Buna rağmen sahile gelen çocuklara, “Bu kumsal bizden sorulur” diyorlardı. Genelde taşkın hareketlerle sahile gelirlerdi. Kayığı suya salar ve avlanırlardı. Avladıkları balıkları kumun üzerinde teneke kapağında pişirdikleri de olurdu. Bazen de top oynar eve giderlerdi.
Akşam hava kararmadan eve çıkarlardı. Zaman baba korkusuna ayarlanırdı. Baba hiç taviz vermez, anne ise baş edemezdi. Baba kayık ile sapanı aynı kategoriye alır ve acı bir tepki verirdi. Üç kafadarın kuşa attığı taş, komşunun camını kırmış ve olay babanın üzerine gelmeleriyle büyümüştü. Üç kafadardan, uzun boylu, soluk suratlı ve kıvırcık olanı, komşunun tavuğunu yakalamış ve deniz kenarında pişirip yemişlerdi.

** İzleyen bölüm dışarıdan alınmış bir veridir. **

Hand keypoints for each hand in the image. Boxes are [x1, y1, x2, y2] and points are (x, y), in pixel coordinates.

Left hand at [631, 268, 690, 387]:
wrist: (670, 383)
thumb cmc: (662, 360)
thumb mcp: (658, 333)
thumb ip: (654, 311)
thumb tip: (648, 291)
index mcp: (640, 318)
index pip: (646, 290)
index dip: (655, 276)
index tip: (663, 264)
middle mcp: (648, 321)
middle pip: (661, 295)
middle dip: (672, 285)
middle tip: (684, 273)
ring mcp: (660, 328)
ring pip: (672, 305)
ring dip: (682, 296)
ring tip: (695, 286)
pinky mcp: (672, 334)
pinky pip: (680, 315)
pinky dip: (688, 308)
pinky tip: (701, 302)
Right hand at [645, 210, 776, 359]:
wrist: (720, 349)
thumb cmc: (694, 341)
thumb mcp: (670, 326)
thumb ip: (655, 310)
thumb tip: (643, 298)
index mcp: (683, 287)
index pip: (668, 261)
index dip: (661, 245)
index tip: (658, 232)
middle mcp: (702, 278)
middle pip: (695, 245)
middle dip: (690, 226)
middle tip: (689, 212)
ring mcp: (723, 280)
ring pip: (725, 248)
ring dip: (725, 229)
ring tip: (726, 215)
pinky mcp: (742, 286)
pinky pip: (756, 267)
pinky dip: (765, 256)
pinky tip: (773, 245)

Komşular, üç kafadarı okula şikâyet etmişler ve işler okul çapında da karışıktı. Çünkü devreye babalar girmişti.
Anlaşılan üç kafadar beraber oldukları sürece, okumayacaklardı. Çocuk parkına gider, okula gitmezler ve devamsızlık yaparlardı. Böyle kalsalar yine iyiydi. Parkın bekçilerini çocukları parka koymuyorlar diye şikâyet ederlerdi. Bekçileri her türlü tacize uğratıp çileden çıkartmayı bir oyun hâline getirmişlerdi. Üç kafadar okula gelirken, komşuların eriklerini çalar ve bekçileri erik bombardımanına tutarlardı.
Bekçiler işin ciddiyetini anlayınca, amirleriyle okul müdürüne gittiler.

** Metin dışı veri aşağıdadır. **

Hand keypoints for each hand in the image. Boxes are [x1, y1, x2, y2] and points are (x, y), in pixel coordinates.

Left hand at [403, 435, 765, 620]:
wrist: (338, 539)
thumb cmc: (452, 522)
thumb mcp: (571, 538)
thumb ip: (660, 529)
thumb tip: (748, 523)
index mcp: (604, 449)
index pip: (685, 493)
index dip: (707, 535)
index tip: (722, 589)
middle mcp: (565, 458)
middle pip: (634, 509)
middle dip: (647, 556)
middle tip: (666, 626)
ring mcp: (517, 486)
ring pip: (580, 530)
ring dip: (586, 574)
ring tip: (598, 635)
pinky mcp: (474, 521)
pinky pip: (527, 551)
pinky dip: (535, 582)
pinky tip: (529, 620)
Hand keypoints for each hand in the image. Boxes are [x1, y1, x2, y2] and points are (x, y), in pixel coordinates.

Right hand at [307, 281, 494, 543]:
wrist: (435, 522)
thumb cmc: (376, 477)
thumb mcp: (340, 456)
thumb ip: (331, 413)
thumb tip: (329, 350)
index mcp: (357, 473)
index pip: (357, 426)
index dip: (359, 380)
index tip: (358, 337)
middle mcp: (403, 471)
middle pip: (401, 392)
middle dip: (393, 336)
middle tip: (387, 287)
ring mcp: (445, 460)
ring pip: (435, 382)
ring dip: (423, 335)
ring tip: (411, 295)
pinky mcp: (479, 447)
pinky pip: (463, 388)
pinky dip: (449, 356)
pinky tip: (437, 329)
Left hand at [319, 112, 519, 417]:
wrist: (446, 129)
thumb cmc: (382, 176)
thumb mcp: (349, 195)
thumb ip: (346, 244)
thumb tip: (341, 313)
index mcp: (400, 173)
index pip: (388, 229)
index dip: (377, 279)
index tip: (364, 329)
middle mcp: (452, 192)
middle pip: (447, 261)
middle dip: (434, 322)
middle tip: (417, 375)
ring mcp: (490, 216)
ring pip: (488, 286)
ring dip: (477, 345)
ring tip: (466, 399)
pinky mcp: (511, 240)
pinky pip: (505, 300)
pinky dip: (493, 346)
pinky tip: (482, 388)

Okul müdürü, üç kafadarın uzun boylu, soluk suratlı ve kıvırcık saçlıyı sınıfa girerken, kolundan tutup kenara çekti. Birlikte odasına indiler. Yalnız soluk suratı diğer ikisi görmemişti. Soluk suratın yüzüne renk geldi. Kıvırcık şaşkındı. Müdür, baban ve komşuların dün akşamüzeri buradaydılar. Benim ve onların ortak kanaati senin okumandır. Buna göre sana iki soru. Bir. Okuyacağım, İki. Hayır okumayacağım. Okuyacaksan, sana bir teklifim olacak ama kimseye söylemeyeceksin, aramızda kalacak.

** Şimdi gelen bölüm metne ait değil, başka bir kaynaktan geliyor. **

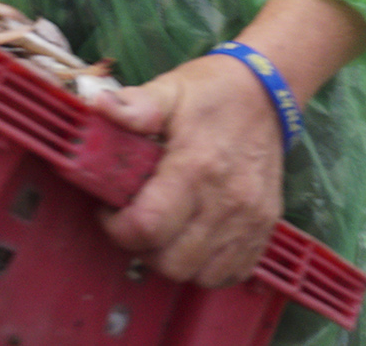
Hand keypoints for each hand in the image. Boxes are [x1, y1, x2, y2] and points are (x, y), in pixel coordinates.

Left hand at [92, 54, 282, 287]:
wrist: (267, 92)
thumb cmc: (212, 93)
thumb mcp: (170, 90)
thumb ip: (135, 105)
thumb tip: (98, 106)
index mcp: (196, 167)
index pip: (148, 227)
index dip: (118, 228)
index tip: (110, 210)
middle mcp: (227, 201)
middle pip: (171, 262)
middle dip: (142, 247)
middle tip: (136, 219)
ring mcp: (250, 219)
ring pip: (199, 275)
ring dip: (173, 260)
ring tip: (164, 229)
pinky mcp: (264, 228)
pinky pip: (230, 273)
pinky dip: (206, 267)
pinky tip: (193, 238)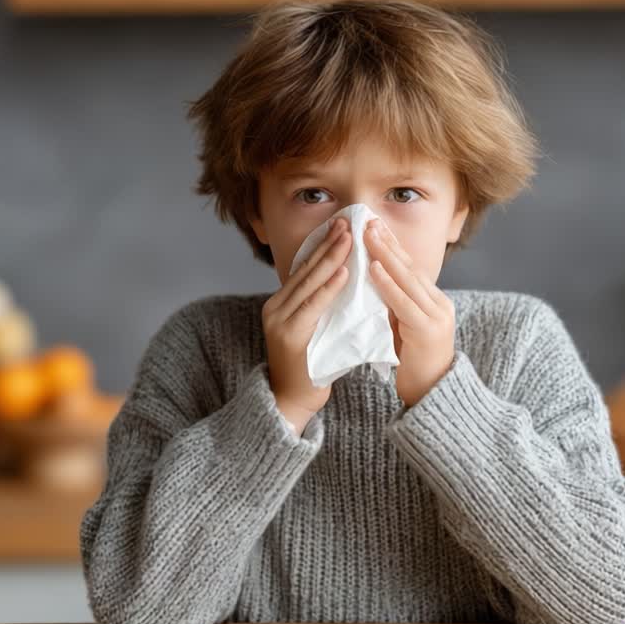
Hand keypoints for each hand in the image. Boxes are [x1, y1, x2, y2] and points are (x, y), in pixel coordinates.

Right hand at [263, 217, 350, 432]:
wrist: (290, 401)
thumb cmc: (309, 368)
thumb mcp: (314, 330)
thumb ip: (322, 308)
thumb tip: (347, 282)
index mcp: (280, 304)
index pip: (304, 269)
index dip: (323, 246)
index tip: (342, 226)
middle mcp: (275, 308)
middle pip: (306, 270)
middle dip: (328, 244)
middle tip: (347, 222)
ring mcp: (280, 321)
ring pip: (309, 283)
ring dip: (331, 258)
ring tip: (348, 238)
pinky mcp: (290, 336)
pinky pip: (313, 306)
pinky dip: (329, 288)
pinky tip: (343, 272)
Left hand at [364, 219, 455, 406]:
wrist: (433, 396)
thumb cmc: (413, 364)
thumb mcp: (402, 328)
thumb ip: (392, 305)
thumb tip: (370, 282)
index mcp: (433, 301)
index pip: (410, 267)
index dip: (392, 245)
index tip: (373, 225)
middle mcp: (439, 304)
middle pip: (410, 266)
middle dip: (387, 242)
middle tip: (367, 220)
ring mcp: (436, 316)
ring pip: (408, 279)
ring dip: (385, 255)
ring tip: (368, 235)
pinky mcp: (428, 332)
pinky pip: (404, 303)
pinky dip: (387, 284)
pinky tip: (374, 269)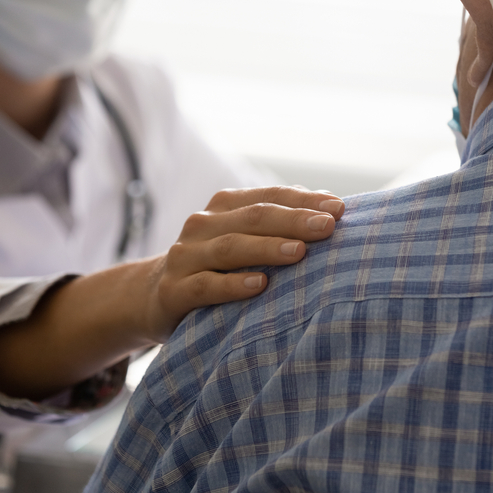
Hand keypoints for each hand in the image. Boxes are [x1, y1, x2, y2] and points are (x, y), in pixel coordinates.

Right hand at [142, 186, 344, 343]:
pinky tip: (259, 286)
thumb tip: (329, 203)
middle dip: (293, 221)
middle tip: (328, 227)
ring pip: (230, 248)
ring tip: (300, 252)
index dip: (303, 200)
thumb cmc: (215, 266)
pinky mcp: (173, 290)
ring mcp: (186, 257)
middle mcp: (203, 225)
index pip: (269, 196)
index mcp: (224, 207)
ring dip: (267, 248)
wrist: (153, 296)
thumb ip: (279, 221)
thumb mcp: (242, 238)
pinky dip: (232, 285)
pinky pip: (205, 286)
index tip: (339, 209)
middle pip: (253, 218)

Soluk surat pabuç pahalı diye düşündü ki, “Okuyacağım” dedi. Müdür, o hâlde sana önerim, benim burada yardımcım olacaksın ve sana para da vereceğiz. Sarı surata, akşam annen ve baban ile görüş kimsenin duymasını istemiyorum. Yarın sabah konuşalım.
Sarı surat, sabah iyi giyinmiş hâlde, müdüre uğradı ve kabul ediyoruz. Annem ve babam çok sevindiler, dedi. Müdür, akşam dersten çıktıktan sonra görevin neler olduğunu söyleyeceğim, açıkçası bana yardım edeceksin. Beraber çalışacağız, dedi.
Akşam da görevinin ayrıntılarını öğrenen sarı surat, arkadaşlarıyla ilgiyi kesti. Okul aile birliği ona para verdi ve “Derslerine çok çalış” dediler.
Böylece üç kafadarın çete havası gitmiş ve ders çalışan çocuklar ortaya çıkmıştı. Anne ve baba müdüre gelip teşekkür etiler.
“Bu davranışınızı hiç unutmayacağız. Bizi büyük sıkıntıdan kurtardınız. Biz toprağımızı satıp çıkmayı bile düşünüyorduk,” dediler.